__Supplied entries__.
----------
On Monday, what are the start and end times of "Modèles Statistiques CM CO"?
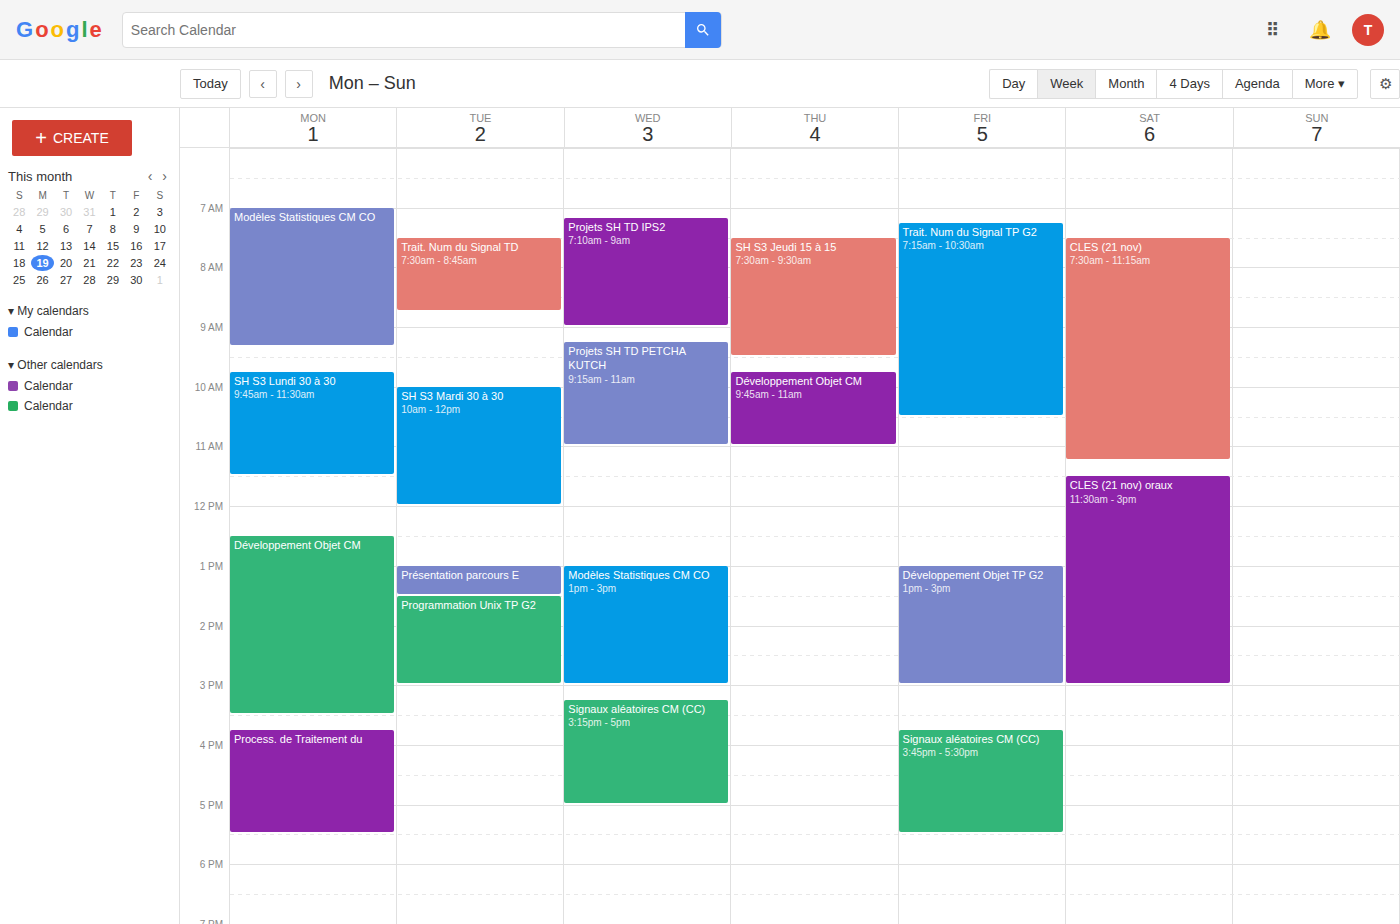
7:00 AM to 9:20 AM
----------
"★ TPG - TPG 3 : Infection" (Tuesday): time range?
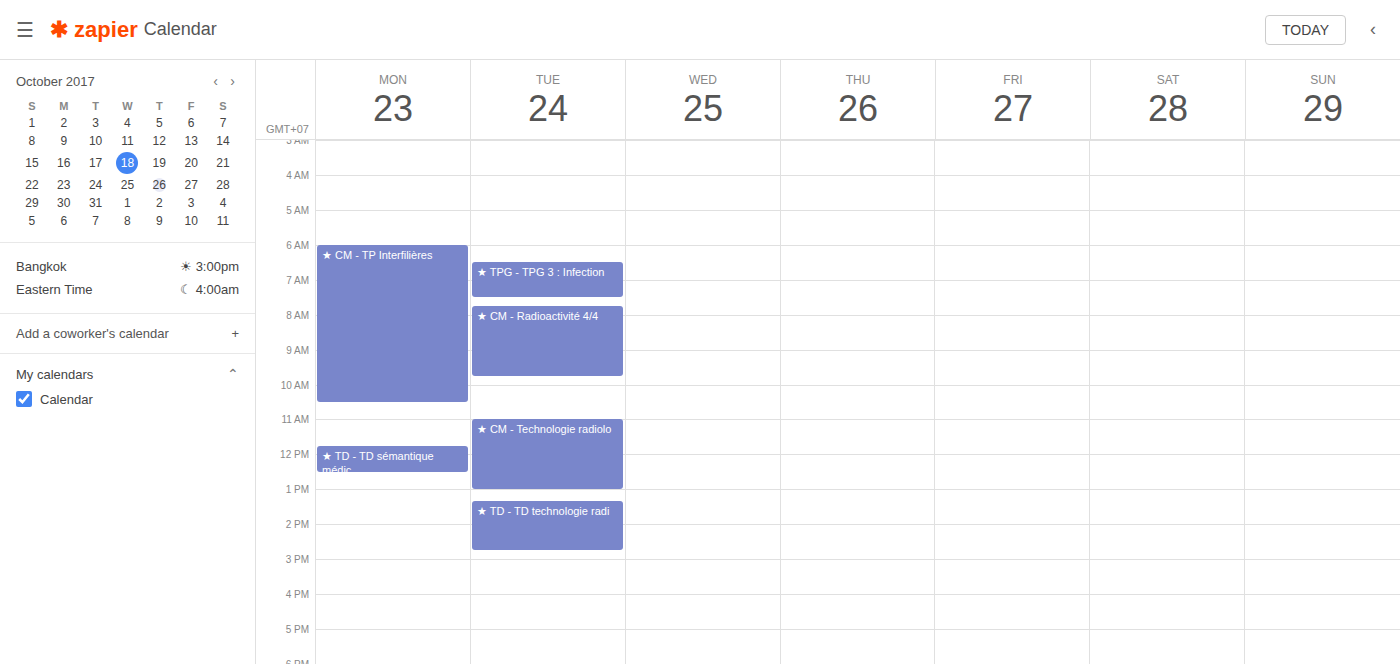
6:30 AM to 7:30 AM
----------
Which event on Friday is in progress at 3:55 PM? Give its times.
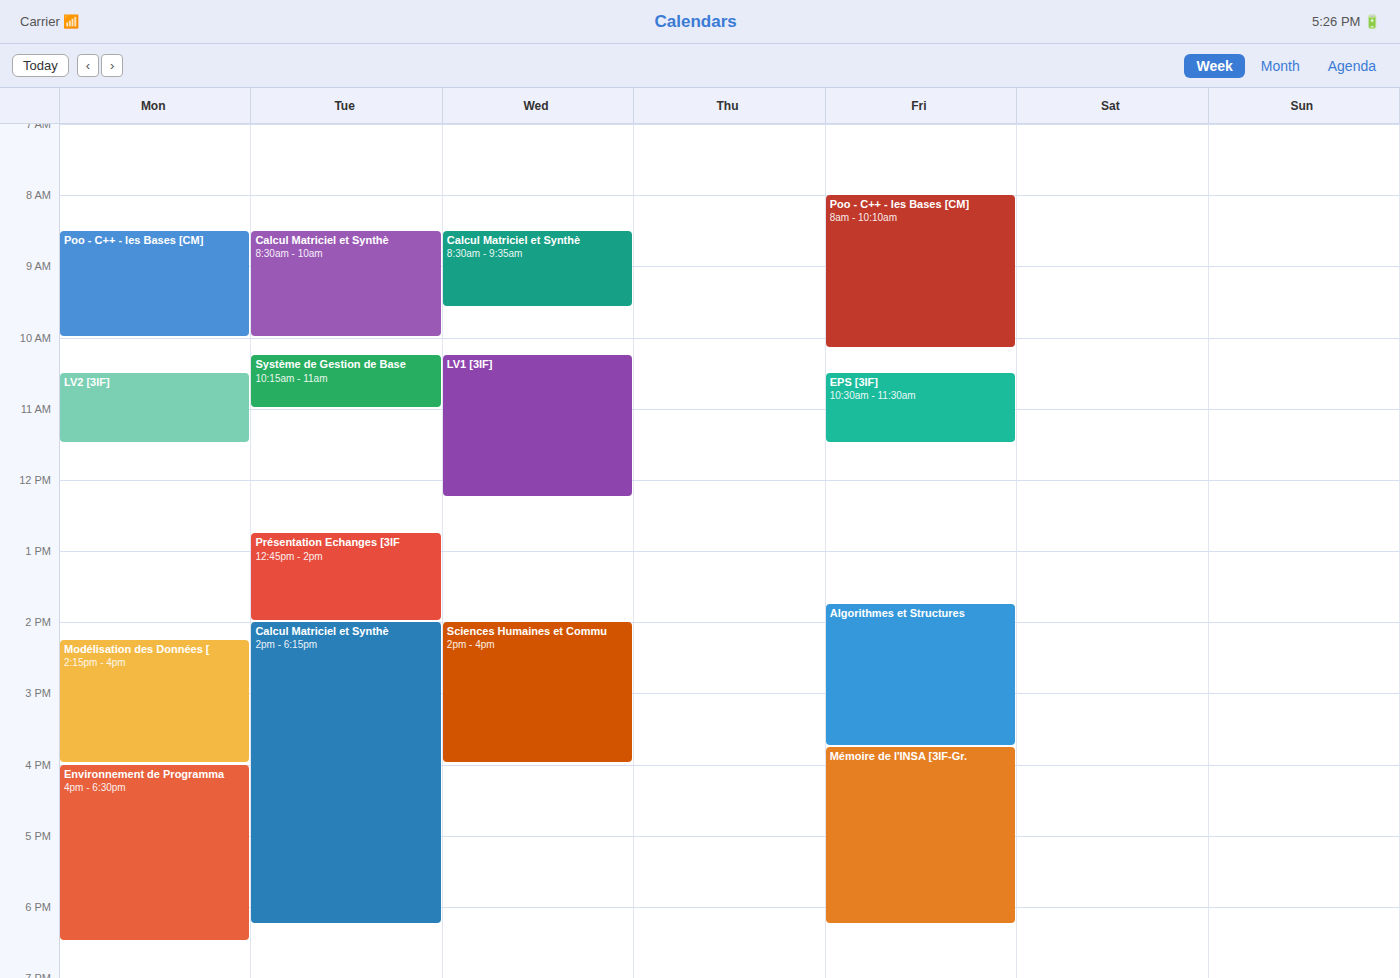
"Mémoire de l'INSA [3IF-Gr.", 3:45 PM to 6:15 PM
----------
__Stated task__.
In the material from the line with "Which event on" to the line with "PM to 6:15 PM", change "in progress" to "underway" and write those lines out again with nothing else altered. Leave the pictures out.

__Full solution__.
Which event on Friday is underway at 3:55 PM? Give its times.
"Mémoire de l'INSA [3IF-Gr.", 3:45 PM to 6:15 PM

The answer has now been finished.